David Petrelli Ferment (Try!, 2008)
Ferment is an impassioned diapason to the liberations made possible through black sound, especially the stretch of it that runs from free jazz to hip hop. To his litany of preterite heroes and famous pathbreakers Petrelli brings a deep awareness of the music’s social roots, so that changes in musical form serve to track patterns of social oppression, with Amadou Diallo and Clive “Kool Herc” Campbell worked into the same oscillation between injustice and artistic breakthrough, “the relationships between music and social movements [made] clear and limpid.” If Ferment has anything as simple as a thesis, it’s that “it is unlikely that a cultural current can grow or even survive if the social ferments that feed it are repressed or ,,, annihilated”—as good a gauge as any for measuring our stumbles and occasional triumphs in “creat[ing] a collective consciousness rooted in freedom and peace.”
Try! Magazine, 23 October 2008, edited by Sara M. Larsen & David Brazil
Try! is a twice-monthly assemblage of fonts, scrawls, maps, cartoons, inscriptions, legal documents, hand-colored DVD sleeves, homemade movies, graphs, charts, polyglot abecedaria, graffiti, musical notation, movie stills, zigzag quotations, handwritten lists and murky photographs that pull the poems embedded inside into the larger syntax of each issue, so that every number becomes a giant poem spoken across media, like one of Pound’s cantos souped up and with the politics right.

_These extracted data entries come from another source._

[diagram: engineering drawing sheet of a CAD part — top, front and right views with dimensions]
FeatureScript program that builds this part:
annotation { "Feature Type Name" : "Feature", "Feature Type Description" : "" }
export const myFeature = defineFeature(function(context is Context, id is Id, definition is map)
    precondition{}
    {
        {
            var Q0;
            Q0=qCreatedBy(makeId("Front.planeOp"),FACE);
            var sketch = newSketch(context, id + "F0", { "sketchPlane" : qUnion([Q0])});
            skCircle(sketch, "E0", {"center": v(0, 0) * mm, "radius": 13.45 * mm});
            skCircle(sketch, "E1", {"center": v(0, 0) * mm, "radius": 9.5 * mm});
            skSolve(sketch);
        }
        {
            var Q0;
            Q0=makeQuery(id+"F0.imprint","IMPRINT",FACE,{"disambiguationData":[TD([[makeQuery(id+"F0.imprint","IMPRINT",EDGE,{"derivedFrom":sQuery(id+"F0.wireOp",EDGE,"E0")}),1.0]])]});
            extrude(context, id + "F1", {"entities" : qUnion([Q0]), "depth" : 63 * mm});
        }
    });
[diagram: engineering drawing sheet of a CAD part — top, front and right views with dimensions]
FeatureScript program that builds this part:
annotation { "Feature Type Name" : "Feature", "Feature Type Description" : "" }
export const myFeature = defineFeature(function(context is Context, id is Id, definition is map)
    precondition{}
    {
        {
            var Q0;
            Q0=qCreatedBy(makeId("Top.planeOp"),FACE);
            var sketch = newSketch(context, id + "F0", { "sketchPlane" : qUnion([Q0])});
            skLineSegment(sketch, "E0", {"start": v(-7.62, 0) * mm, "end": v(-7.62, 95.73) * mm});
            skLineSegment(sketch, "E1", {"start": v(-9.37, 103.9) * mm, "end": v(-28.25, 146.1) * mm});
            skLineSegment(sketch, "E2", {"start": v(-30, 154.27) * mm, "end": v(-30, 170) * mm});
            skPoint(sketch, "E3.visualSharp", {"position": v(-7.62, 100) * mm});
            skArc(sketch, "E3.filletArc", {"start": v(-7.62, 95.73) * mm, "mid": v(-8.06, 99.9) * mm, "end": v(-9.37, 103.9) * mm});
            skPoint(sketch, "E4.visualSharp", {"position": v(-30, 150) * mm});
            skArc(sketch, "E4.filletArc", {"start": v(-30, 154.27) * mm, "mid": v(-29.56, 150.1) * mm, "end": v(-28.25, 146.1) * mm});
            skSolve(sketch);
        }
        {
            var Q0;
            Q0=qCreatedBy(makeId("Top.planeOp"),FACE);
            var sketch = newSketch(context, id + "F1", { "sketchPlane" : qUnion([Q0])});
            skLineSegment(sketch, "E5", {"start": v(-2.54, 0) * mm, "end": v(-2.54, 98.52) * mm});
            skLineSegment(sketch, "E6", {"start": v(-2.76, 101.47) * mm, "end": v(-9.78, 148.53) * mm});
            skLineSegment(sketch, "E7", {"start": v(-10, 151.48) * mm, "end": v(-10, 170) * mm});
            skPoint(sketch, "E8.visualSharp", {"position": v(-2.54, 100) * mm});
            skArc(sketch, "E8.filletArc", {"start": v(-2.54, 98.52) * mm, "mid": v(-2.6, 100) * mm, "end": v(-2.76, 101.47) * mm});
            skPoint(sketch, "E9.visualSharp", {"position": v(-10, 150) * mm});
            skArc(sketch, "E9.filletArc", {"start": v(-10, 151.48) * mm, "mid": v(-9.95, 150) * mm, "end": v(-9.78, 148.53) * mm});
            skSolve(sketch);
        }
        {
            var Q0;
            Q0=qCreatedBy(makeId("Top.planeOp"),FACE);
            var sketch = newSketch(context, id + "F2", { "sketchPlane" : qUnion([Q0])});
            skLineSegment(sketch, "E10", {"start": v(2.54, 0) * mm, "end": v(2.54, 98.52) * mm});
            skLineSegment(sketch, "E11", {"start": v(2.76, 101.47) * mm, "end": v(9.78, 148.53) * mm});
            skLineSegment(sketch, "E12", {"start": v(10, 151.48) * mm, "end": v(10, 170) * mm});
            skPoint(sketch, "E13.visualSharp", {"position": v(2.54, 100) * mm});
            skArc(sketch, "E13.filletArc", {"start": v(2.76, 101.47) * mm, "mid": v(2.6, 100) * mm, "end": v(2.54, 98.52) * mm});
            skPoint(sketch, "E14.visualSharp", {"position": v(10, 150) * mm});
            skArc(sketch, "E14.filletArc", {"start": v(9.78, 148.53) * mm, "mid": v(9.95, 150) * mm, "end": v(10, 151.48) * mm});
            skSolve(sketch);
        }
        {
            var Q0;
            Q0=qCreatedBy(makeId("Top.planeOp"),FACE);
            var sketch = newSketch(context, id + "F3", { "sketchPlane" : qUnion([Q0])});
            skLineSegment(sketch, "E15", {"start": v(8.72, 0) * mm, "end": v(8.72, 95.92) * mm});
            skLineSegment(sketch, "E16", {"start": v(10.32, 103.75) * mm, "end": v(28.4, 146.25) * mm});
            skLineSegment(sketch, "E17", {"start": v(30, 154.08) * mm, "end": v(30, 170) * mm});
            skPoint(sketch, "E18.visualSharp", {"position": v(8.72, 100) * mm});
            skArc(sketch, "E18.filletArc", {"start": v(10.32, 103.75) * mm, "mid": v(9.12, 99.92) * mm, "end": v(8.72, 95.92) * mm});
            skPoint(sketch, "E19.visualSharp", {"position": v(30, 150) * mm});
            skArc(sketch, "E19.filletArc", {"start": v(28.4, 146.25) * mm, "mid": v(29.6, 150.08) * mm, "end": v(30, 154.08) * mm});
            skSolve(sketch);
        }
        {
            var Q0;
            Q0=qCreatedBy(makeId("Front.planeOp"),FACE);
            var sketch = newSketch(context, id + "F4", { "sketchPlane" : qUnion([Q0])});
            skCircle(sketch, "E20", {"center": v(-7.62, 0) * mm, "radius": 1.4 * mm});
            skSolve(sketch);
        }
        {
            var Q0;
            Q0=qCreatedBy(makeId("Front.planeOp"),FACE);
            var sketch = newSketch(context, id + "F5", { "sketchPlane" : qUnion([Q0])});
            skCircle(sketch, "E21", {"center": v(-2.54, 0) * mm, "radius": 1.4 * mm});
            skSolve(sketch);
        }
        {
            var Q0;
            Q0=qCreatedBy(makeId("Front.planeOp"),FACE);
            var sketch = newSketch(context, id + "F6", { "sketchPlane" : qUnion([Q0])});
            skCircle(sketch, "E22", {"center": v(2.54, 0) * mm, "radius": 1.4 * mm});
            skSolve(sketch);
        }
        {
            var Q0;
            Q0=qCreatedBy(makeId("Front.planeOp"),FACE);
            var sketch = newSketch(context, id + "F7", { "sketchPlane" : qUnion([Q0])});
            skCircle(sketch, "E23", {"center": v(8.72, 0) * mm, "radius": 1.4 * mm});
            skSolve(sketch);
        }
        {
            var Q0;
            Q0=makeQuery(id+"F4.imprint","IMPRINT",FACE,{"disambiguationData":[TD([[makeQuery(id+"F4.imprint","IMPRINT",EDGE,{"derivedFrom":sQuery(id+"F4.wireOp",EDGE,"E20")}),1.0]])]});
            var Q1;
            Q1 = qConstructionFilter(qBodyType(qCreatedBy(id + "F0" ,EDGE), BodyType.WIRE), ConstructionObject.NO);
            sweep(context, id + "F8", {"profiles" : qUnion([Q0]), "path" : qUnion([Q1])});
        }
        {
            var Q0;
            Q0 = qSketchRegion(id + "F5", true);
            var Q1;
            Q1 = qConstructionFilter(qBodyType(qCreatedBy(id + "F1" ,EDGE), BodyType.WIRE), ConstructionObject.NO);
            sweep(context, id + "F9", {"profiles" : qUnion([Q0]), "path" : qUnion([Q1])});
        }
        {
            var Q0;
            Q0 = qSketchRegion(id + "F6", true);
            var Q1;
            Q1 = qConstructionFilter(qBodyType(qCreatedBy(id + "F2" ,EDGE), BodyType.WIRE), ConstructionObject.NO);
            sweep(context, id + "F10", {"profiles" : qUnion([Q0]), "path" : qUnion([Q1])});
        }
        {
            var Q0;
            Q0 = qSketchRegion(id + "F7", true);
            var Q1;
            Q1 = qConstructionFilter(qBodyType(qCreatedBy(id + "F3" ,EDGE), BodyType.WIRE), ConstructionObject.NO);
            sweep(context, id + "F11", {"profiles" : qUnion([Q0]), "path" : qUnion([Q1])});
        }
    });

The poets included reflect the readings and afterparties of the Bay Area, but also the network of affinities that feed and flow from the happenings there, so that Try! is less a record of a particular scene or school than a real-time transcription of emerging sensibilities in the post-Bush era. Try! comes closer than any magazine I can think of to capturing how the poets I know really talk. Marx and Benjamin are inescapable spirits; community is a problem but also a given; film eclipses jazz or painting as the “second art” of choice; and the sense of the past is deep, sly, and politicized, putting the present at the lip of a process that began with the Ugaritic “A.”
The labor that goes into each issue marks itself with off-kilter cuts and freestyle kerning, so that you’re always aware of the scissors and paste behind the brainwork, behind all work and the bodies assembled to accomplish it. I think what Try! is trying is to offer a counter-assembly, new ways of making meaning out more genuine connections between persons. In direct speech: change. Indirect speech: Love.